▸ **Text block**
Re: Pi-Zero Random Hang issue

Wed Apr 07, 2021 10:48 am

full code is pretty huge, close to 10+ c files, we have sqlite operations, some XML configs, Json libs, small LCD, some LEDs etc. I am not very sure, how much it would be helpful. It would require at least 2-3 days to understand the code. I have attached the server posting thread snippet.

Code: Select all

void HttpJsonEventPosting(void)
{
      static unsigned int Tick = 0;
      char      scLoop = 0;
      static char Index = 0;
      int       sizeOfDataToBePosted,currentPostingDbId,currentPostingDbId_1,LeastDBId, DbId, RetVal,oldDataElementIndex;
      unsigned int elementIndex = -1,Tick1=0,elementIndex_1;
      int Ret=0,SizeofEvent=0,ReadSize;
      RTC_TIME RtcTime;
      char DbaseCheckedForToday=0;
      
      Tick = getTick();      

      PrintDebug("HttpJsonEventPostingThread:Waiting for event stable time");      
      sleep(EVENT_STABLE_TIME);
 
      // sleep this thread so that RTC is read and set the system time .

▸ **Information supplied**
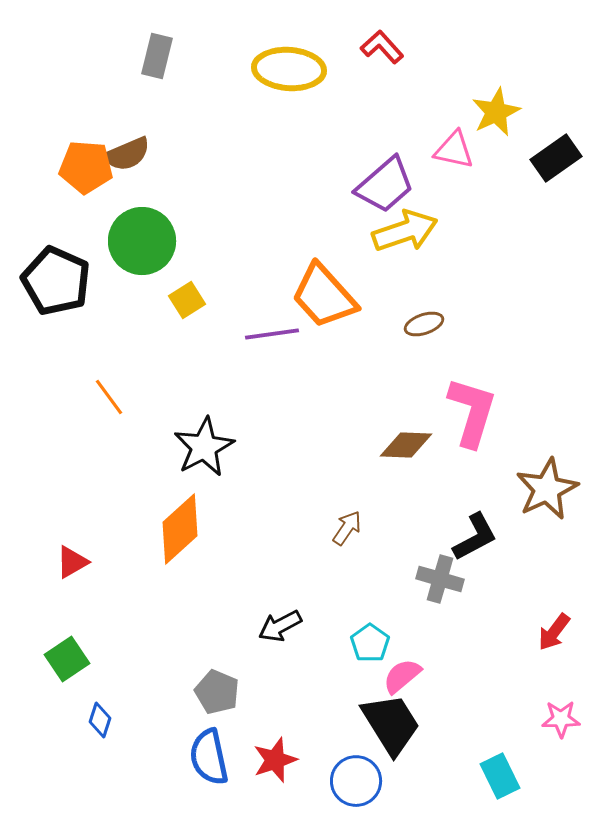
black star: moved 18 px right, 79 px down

▸ **Work to do**
1. According to the forum post, how long would it take to understand the code?
2. Write out the part of the forum post starting at "Re: Pi-Zero Random" and ending at "void HttpJsonEventPosting(void)".
The lines above are separate material and have no connection to the forum post.

▸ **Solutions in order**
1. At least 2-3 days.

2.
Re: Pi-Zero Random Hang issue

Wed Apr 07, 2021 10:48 am

full code is pretty huge, close to 10+ c files, we have sqlite operations, some XML configs, Json libs, small LCD, some LEDs etc. I am not very sure, how much it would be helpful. It would require at least 2-3 days to understand the code. I have attached the server posting thread snippet.

Code: Select all

void HttpJsonEventPosting(void)